We can for example plot the ratio of success probability for $\lambda=0.09$ to the one researcher case as we add researchers:

Even with 10 researchers the success probability is just 40%, but clearly the benefit of adding extra researchers is positive. The curve is not quite exponential; it slackens off and will eventually become a big sigmoid. But the overall lesson seems to hold: if the project is a longshot, adding extra brains makes it roughly exponentially more likely to succeed.

It is also worth recognizing that in this model time is on par with discovery rate and number of researchers: what matters is the product $\lambda y N$ and how it compares to $k$.

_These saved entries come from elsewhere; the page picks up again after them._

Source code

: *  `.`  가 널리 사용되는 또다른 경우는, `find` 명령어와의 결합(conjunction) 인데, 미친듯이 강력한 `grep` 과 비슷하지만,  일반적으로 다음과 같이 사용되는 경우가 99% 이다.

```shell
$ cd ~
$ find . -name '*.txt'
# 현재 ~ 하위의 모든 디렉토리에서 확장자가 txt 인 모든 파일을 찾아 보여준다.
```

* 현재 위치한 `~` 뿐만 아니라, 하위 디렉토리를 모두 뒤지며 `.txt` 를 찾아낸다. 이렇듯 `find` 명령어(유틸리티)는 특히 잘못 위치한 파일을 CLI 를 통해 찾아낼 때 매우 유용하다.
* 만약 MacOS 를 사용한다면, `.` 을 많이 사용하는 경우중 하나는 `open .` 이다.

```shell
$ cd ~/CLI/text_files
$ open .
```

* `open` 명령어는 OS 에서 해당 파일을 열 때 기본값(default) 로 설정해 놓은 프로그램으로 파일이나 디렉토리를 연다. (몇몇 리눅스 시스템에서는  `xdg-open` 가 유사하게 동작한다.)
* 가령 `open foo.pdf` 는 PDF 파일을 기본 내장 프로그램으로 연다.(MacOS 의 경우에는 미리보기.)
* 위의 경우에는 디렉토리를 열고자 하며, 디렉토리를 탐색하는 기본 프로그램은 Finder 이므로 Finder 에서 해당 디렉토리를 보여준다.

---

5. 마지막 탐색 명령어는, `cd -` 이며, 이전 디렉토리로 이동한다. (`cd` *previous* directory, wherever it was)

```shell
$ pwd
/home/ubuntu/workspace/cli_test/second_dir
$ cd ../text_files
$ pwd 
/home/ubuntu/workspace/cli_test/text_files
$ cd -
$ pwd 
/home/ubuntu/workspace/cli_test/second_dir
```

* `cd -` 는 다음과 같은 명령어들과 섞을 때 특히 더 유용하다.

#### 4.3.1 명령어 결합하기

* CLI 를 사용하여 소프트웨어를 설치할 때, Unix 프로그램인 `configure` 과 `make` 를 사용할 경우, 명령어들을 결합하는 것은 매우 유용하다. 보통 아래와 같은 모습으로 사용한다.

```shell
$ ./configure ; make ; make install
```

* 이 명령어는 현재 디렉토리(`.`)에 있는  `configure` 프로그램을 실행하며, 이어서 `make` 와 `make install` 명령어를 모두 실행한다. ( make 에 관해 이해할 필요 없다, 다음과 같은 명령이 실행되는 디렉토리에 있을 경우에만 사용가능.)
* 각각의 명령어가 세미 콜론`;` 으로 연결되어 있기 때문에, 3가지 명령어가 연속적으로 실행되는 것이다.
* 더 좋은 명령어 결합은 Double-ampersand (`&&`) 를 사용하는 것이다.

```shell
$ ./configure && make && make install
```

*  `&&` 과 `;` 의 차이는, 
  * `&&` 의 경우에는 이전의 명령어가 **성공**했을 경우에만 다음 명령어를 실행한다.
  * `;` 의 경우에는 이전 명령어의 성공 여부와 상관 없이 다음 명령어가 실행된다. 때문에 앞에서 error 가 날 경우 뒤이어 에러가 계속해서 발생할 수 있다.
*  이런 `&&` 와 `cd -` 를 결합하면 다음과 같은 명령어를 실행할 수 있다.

This all assumes that ideas arrive independently, and that there are no overheads for having a large team. In reality these things are far more complex. For example, sometimes you need to have idea 1 or 2 before idea 3 becomes possible: that makes the time $t_3$ of that idea distributed as an exponential plus the distribution of $\mathrm{min}(t_1,t_2)$. If the first two ideas are independent and exponential with rates $\lambda, \mu$, then the minimum is distributed as an exponential with rate $\lambda+\mu$. If they instead require each other, we get a non-exponential distribution (the pdf is $\lambda e^{-\lambda t} + \mu e^{-\mu t} - (\lambda+\mu)e^{-(\lambda+\mu)t}$). Some discoveries or bureaucratic scalings may change the rates. One can construct complex trees of intellectual pathways, unfortunately quickly making the distributions impossible to write out (but still easy to run Monte Carlo on). However, as long as the probabilities and the induced correlations small, I think we can linearise and keep the overall guess that extra minds are exponentially better.

In short: if the cooks are unlikely to succeed at making the broth, adding more is a good idea. If they already have a good chance, consider managing them better.

3 thoughts on “Adding cooks to the broth”

1. If I understand this, the Erlang distribution in this case models the probability of having k ideas at the same time. But perhaps it is more natural to think that you need an accumulation of k good ideas over time in order to succeed? Might this then be modeled with a Weibull distribution (it is used for survival analysis, where failure of k components over time implies failure of the system)?

1. Anders Sandberg says:

Not quite; they occur sequentially, and the time is the time it takes to have k of them.

But the Weibull distribution is a good choice! I am writing a more proper report on this, and it is both used in some real applications (even project management, although it is not popular since it has a heavy tail implying the possibility of the project going off the rails – never a popular modelling assumption!) and has a good theoretical motivation (the maximum of a set of variables tends to converge towards it as the problem gets larger).

1. Yes, now I understand that the Erlang distribution works this way. Juckett and Rosenberg (1992) made a simulation with a chain model where the break of one link is sufficient to break the chain; as chain length approached infinity, they obtained the Weibull distribution with the shape parameter corresponding to link size, and they thought that these models could be applied to age-related diseases in humans.